REQUIREMENTS: Extract the entries below exactly, from the line containing "On Wednesday, what is happening at 13:15?" through the line containing "2:00 PM to 3:15 PM", including both of those lines.

** begin DATA SHOWN **

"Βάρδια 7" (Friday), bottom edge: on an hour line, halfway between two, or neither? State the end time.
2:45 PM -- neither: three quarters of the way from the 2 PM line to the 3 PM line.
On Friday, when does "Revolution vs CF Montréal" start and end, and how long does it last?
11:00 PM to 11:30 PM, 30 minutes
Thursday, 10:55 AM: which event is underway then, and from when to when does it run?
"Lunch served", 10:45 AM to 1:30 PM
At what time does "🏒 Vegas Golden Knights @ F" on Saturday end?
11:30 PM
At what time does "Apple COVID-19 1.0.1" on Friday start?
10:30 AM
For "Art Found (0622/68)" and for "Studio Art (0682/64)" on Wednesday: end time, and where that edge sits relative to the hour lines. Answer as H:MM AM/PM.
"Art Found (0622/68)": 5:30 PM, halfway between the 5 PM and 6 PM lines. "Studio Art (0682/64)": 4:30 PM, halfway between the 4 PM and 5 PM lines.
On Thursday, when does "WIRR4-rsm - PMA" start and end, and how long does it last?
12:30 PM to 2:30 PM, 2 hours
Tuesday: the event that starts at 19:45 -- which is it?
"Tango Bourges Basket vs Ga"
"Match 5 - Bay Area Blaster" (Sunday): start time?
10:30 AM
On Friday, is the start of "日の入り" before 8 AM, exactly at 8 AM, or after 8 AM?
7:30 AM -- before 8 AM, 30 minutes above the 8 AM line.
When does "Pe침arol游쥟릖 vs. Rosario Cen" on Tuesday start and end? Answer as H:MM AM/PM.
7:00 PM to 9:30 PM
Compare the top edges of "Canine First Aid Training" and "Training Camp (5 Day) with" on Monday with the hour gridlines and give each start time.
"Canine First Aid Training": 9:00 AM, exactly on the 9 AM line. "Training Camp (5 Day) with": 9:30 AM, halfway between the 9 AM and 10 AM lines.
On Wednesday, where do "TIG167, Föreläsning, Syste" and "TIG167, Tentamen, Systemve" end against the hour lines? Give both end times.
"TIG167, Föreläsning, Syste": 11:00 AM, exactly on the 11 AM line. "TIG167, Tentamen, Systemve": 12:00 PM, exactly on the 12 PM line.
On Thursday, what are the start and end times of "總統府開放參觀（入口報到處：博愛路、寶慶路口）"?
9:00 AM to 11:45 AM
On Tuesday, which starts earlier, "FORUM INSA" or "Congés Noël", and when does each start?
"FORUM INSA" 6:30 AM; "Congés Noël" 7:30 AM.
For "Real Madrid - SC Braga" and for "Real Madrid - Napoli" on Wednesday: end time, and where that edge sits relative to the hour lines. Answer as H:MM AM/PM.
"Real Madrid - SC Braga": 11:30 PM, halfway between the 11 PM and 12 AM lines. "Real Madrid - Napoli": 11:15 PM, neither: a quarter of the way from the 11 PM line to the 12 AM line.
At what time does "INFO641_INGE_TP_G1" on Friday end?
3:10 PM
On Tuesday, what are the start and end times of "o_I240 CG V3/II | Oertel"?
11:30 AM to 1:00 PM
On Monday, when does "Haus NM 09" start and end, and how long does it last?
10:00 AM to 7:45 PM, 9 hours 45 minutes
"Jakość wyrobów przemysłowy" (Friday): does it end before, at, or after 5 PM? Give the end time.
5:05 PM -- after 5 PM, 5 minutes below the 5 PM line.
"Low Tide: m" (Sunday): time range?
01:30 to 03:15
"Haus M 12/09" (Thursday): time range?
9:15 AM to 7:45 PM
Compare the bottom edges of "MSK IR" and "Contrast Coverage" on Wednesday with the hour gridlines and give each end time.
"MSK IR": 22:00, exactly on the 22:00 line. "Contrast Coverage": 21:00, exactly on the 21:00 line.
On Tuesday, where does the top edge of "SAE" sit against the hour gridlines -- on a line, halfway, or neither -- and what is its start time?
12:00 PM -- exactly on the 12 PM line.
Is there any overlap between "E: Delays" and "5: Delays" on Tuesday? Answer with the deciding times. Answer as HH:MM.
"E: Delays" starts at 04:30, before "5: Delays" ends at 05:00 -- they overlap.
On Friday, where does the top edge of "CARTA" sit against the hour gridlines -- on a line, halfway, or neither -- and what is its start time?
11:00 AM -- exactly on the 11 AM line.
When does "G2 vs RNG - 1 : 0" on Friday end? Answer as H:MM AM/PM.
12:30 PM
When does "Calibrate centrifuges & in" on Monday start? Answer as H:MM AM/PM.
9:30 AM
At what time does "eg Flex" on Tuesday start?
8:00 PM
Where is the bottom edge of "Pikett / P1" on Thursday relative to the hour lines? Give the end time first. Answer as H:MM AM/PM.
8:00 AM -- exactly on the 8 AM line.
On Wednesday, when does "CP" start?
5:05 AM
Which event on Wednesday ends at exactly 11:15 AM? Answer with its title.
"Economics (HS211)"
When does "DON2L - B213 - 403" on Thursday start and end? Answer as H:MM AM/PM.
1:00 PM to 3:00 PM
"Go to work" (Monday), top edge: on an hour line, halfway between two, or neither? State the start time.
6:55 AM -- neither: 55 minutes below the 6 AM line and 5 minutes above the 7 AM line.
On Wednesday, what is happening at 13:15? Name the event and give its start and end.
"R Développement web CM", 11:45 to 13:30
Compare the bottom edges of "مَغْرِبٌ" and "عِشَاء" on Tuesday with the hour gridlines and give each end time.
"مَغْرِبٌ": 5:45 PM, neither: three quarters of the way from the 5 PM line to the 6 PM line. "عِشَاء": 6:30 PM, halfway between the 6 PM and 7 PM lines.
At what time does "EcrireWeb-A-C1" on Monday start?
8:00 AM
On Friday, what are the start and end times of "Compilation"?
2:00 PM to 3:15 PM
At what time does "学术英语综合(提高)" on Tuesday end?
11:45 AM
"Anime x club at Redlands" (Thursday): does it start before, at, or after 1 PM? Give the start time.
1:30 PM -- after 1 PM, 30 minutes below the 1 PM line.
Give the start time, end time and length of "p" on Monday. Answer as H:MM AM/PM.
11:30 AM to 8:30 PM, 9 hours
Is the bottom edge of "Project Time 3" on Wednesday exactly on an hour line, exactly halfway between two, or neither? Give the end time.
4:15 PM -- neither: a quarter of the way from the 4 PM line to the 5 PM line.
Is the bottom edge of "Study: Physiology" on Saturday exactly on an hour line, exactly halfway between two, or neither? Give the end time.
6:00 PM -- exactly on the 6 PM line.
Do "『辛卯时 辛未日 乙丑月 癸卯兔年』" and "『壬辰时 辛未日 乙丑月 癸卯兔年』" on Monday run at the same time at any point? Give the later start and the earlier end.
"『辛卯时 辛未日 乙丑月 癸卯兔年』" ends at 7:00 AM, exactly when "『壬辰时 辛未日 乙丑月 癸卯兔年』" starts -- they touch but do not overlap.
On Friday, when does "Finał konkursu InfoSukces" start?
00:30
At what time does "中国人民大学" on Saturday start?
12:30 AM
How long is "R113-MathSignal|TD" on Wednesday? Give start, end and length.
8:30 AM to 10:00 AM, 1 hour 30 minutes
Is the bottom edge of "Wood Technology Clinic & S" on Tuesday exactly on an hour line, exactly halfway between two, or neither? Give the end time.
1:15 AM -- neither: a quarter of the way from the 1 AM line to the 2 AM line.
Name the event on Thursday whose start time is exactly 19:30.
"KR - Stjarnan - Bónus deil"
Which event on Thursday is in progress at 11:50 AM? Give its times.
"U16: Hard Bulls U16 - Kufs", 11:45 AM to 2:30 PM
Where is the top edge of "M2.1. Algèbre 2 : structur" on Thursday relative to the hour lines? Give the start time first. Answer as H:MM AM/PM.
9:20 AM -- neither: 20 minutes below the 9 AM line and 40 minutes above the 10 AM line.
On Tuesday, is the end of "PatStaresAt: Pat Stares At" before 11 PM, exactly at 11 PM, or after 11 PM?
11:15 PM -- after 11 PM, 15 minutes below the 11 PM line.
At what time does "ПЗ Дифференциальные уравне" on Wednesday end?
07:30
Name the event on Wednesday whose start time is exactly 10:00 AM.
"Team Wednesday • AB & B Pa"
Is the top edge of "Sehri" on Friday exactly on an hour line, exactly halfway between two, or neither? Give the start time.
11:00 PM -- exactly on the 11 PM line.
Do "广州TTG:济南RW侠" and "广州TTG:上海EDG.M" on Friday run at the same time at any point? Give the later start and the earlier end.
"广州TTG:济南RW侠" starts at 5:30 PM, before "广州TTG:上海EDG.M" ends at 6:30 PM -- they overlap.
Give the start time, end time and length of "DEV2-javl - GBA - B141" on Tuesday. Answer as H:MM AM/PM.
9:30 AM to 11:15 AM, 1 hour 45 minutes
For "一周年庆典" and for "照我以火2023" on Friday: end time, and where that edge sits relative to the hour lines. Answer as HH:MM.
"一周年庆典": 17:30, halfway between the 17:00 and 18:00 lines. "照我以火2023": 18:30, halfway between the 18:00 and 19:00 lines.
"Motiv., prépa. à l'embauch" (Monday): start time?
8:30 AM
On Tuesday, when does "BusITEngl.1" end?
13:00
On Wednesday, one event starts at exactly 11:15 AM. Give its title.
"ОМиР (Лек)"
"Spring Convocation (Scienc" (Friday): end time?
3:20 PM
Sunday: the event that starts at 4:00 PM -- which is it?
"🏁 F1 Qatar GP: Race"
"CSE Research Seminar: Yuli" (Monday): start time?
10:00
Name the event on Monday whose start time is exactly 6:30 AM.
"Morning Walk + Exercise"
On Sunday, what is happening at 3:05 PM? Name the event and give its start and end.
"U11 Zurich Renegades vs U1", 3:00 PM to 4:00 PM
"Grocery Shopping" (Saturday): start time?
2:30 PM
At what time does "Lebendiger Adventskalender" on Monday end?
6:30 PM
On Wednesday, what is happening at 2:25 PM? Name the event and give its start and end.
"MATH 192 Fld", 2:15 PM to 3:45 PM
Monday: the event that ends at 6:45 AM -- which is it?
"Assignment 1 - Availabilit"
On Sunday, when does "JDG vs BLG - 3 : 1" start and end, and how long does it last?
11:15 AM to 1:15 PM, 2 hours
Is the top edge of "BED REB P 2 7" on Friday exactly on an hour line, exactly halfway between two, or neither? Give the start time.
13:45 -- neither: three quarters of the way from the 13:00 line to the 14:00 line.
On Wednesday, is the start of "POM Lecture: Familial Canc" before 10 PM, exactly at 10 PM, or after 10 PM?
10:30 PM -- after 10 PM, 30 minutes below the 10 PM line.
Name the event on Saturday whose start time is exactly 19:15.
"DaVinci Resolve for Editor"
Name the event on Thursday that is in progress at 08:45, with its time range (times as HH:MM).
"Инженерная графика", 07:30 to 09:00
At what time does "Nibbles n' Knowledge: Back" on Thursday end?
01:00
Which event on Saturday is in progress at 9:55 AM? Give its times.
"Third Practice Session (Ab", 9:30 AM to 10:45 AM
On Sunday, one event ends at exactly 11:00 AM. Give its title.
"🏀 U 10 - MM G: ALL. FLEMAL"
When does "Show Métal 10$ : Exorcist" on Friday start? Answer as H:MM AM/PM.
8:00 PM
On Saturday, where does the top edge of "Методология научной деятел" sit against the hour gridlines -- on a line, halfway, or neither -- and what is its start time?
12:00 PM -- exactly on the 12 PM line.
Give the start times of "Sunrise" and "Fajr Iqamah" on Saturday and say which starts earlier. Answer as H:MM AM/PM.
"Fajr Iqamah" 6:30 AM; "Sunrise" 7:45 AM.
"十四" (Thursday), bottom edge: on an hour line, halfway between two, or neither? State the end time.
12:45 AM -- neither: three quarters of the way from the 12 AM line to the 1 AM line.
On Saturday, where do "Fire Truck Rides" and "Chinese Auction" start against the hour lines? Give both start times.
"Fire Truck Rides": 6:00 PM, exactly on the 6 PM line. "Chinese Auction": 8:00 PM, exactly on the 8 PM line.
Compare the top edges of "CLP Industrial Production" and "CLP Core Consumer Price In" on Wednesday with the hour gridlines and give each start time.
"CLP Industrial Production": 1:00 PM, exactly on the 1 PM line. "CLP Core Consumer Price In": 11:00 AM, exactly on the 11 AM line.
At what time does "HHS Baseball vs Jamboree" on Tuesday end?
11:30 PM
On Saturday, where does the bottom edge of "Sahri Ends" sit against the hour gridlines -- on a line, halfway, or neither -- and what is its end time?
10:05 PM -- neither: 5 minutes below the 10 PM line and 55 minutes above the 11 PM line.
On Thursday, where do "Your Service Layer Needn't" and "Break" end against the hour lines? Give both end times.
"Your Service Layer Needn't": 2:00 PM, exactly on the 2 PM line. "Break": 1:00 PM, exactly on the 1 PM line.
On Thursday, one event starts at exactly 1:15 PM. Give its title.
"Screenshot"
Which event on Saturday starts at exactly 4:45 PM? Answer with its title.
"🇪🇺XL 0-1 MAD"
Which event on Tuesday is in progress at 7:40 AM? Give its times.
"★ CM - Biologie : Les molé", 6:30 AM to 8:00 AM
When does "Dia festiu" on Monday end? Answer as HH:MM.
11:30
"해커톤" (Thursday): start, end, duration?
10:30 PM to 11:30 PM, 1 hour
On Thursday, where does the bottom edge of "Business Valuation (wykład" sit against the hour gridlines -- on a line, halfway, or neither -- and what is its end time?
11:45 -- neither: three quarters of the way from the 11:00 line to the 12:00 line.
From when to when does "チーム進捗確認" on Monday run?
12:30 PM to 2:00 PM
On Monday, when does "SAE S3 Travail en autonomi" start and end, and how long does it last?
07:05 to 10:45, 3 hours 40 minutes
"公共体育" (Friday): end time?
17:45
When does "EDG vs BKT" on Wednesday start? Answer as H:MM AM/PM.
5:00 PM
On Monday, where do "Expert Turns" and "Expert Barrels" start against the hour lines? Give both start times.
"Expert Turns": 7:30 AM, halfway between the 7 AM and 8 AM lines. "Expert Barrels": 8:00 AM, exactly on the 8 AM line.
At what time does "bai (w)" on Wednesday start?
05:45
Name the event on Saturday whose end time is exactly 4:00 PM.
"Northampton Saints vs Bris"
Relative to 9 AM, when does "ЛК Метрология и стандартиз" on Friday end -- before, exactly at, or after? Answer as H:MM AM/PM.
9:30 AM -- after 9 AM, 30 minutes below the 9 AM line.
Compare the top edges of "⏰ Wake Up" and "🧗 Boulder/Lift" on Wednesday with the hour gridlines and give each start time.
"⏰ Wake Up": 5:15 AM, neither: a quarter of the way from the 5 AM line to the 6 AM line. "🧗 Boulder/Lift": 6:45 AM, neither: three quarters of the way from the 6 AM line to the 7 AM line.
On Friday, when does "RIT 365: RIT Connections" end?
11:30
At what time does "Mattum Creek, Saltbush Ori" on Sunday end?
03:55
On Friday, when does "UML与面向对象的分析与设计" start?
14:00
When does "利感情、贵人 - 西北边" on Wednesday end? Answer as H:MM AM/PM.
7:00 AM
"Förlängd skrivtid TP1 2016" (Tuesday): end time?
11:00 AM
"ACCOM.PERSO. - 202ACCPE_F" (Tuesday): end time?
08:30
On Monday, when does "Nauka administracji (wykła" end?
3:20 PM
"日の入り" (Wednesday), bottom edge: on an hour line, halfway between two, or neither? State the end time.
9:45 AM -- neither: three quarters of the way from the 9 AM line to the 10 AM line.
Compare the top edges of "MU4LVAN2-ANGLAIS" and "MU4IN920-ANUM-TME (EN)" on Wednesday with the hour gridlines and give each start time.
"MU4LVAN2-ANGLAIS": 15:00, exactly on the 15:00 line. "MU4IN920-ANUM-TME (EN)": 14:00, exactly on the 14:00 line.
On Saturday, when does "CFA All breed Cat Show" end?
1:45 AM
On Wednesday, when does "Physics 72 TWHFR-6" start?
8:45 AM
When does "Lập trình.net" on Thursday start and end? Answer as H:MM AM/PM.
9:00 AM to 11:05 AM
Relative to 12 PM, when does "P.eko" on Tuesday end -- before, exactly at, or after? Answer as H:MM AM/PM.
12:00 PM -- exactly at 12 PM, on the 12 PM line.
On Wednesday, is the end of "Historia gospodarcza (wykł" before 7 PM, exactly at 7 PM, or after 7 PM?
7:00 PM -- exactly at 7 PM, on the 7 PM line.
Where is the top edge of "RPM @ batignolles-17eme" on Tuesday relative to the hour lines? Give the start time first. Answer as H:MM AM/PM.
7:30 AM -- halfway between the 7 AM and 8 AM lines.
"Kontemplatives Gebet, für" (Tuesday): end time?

** end DATA SHOWN **

RESULT FOR THIS EXERCISE:
On Wednesday, what is happening at 13:15? Name the event and give its start and end.
"R Développement web CM", 11:45 to 13:30
Compare the bottom edges of "مَغْرِبٌ" and "عِشَاء" on Tuesday with the hour gridlines and give each end time.
"مَغْرِبٌ": 5:45 PM, neither: three quarters of the way from the 5 PM line to the 6 PM line. "عِشَاء": 6:30 PM, halfway between the 6 PM and 7 PM lines.
At what time does "EcrireWeb-A-C1" on Monday start?
8:00 AM
On Friday, what are the start and end times of "Compilation"?
2:00 PM to 3:15 PM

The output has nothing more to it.